Task to complete:
Answer these questions using the storytime text below.
(a) How long should each resource explanation take to say?
(b) What is the best thing about a child's library card?
(c) Where is the Program Information poster board?

Extract:
───

One of the things I’ve been working on with regards to my storytimes is the concept of intention. Being intentional about the books, songs, rhymes, early literacy messages, and flow of those precious 30 minutes. I’ve always been a storytime planner, and I started the year by sharing how I incorporated more repetition of stories throughout a 10 week storytime session. Today I’m sharing my idea about how to intentionally highlight and raise awareness of other aspects of the library during a storytime.
Storytime is a wonderful early literacy program we offer at my library. But it’s only one of many different ways we serve children and families. I had the idea recently to start planning out ways I could quickly and easily explain library resources during storytime. I’m treating it like an early literacy tip – directed at the adults, does not take more than a minute to say, and aimed at helping families support their child’s literacy development. As you’ll see below, some of the resources are simply parts of the collection, while others are features of my specific library.
I’m calling this the Resource of the Week. My goals are:
- To raise awareness of the library’s collection, space, programs, and organizational structure
- To encourage caregivers to ask me questions about the library or for any other type of help
- To provide better access to the library’s collection
The thing about intention is that it makes me sit down and think and plan and organize and list and hopefully, stick to my guns. Here’s what I’m hoping to highlight over the course of my next storytime session and how I plan to say it. I’m thinking about introducing this at the very beginning of storytime after we sing our hello song and saying something like, “The resource of the week today is….” And again, these are meant to be quick and go with the flow of the storytime.
Week 1: Library Cards
Did you know kids can get their own library cards? They can! To get one for your child, come grab one of these blue forms at the end of storytime. The best thing about a child’s card is that they don’t pay late fees. Having their own library card can make a child even more excited to check out books to take home.
Week 2: Booklists
If you’re ever wondering what to read to your preschooler, we’ve created these booklists with some fantastic suggestions. Our 100 Picture Books to Love booklist features our librarian favourites, while our STEAM for Early Years booklist has information books on topics like science, technology, and math. I’d be more than happy to help you find any of the books on these lists!
Week 3: Music CDs and Streaming Music
We sing lots of songs at storytime and if you want to keep singing and dancing at home we have a Music CD collection with lots of great children’s music. They are located right behind us in the blue bins. You can also stream children’s music straight from our website. If you’d like any music suggestions, just let me know!
Week 4: Program Information
Thank you so much for coming to storytime! To learn more about other programs we have for kids of all ages, check out the Program Information poster board – it’s right back there next to the puppets. Feel free to take a picture of any of the posters, or you can grab one of these brochures to see a full listing.

───

Data shown:
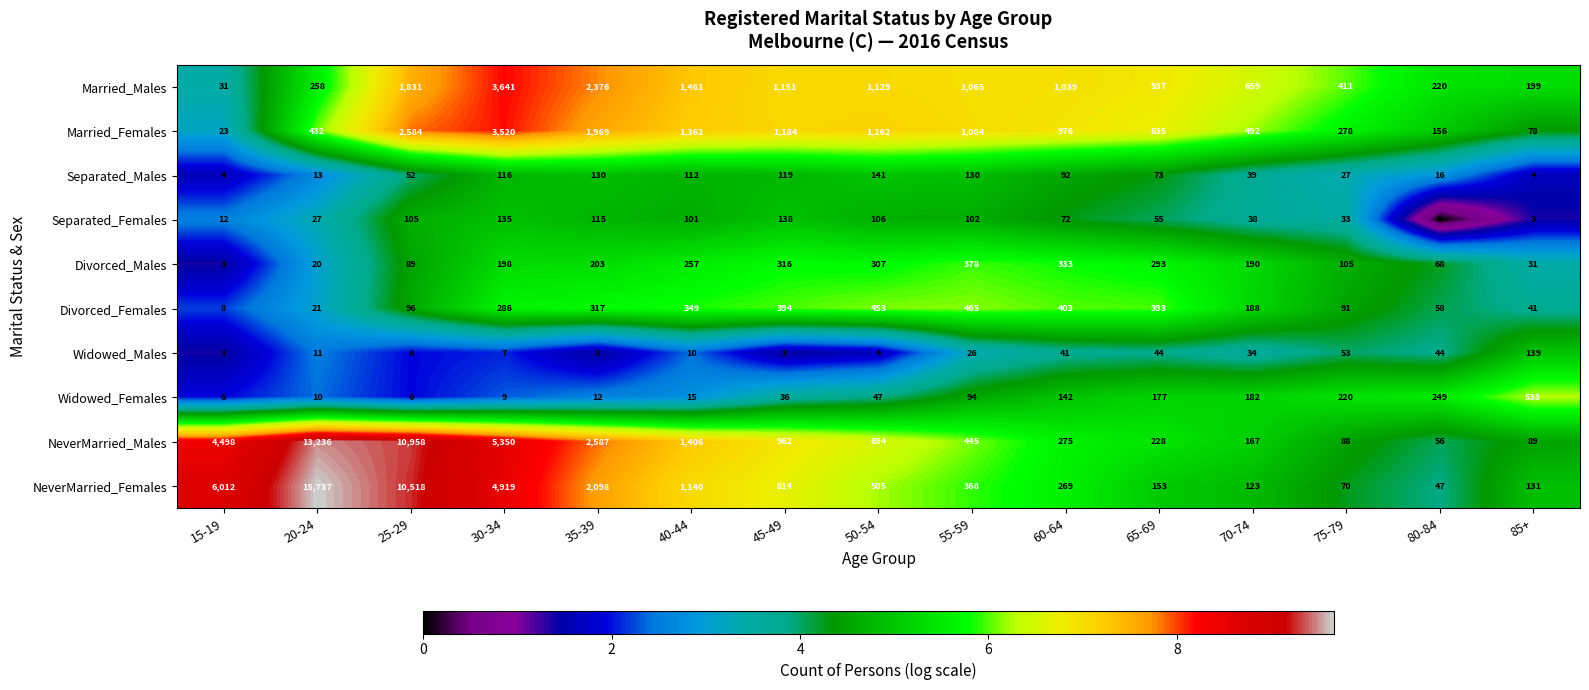

The value of Separated_Females at 45-49 is 196. True or false?

False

───

Response:
(a) No more than a minute.
(b) Children don't pay late fees.
(c) Back there, next to the puppets.